Without becoming boring or dull, President Trump provides colorful context while helping anyone listening to him understand the broader connections between various different issues. Through the power of storytelling, he provides the American people with an inside look into the events and interactions that shape his thinking and decision-making. "The weave" is a central part of what makes him the most open and transparent president in American history. [bold added]
But if Trump is as brilliant as he says he is and is as transparent as his toadies say, where is his ironclad case for tariffs? Or for continuing the "War on Drugs"? Or for releasing actual criminals during his blanket January 6 pardons?

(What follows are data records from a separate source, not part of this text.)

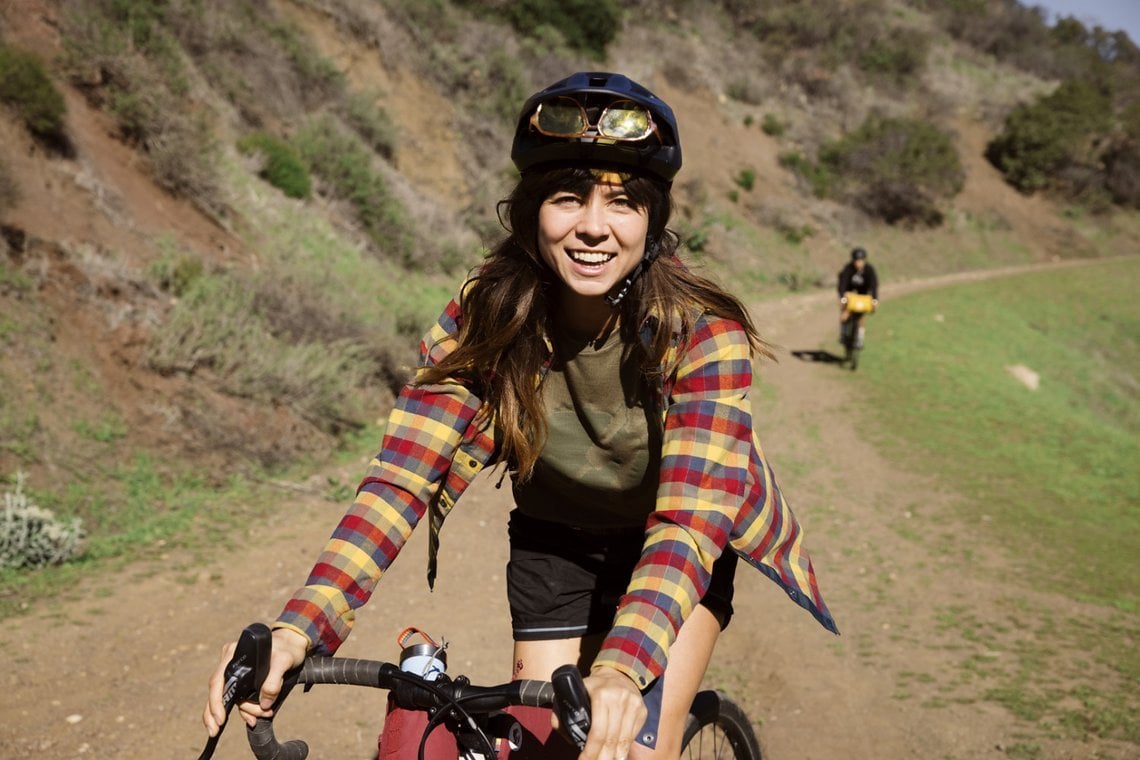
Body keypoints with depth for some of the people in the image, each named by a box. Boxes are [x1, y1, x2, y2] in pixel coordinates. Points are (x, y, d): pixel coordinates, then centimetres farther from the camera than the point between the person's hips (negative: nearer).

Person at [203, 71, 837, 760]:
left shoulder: (703, 332, -29)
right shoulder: (484, 320, -22)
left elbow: (691, 516, -38)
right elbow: (402, 476, -29)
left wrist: (622, 670, -55)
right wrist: (299, 629, -43)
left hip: (684, 550, -2)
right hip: (554, 544, 2)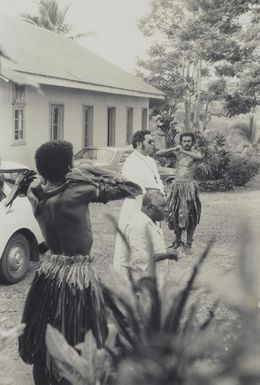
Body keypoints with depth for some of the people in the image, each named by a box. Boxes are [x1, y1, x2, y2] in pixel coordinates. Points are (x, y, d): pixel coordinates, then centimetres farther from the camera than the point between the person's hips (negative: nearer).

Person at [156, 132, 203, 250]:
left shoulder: (195, 154, 2)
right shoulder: (176, 153, 8)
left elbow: (200, 157, -24)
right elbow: (158, 153, 0)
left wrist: (184, 151, -22)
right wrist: (173, 149, -11)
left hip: (189, 187, -3)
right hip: (176, 187, 3)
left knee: (190, 216, -3)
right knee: (174, 215, 6)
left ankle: (188, 243, 9)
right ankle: (177, 240, 24)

There are no such arguments in these stories, and it is disturbing that so many conservatives are apparently okay with that.
Things work -- or don't -- for reasons in reality, and for the vast majority of matters in politics, ordinary men can understand those reasons.
And a truly honest and effective leader will be able to explain those things to the public in a succinct way they can understand. (Indeed, this is why good leaders make cases so clear that opponents hang themselves when they continue to present opposition.) That is about the one thing "the weave" leaves out altogether.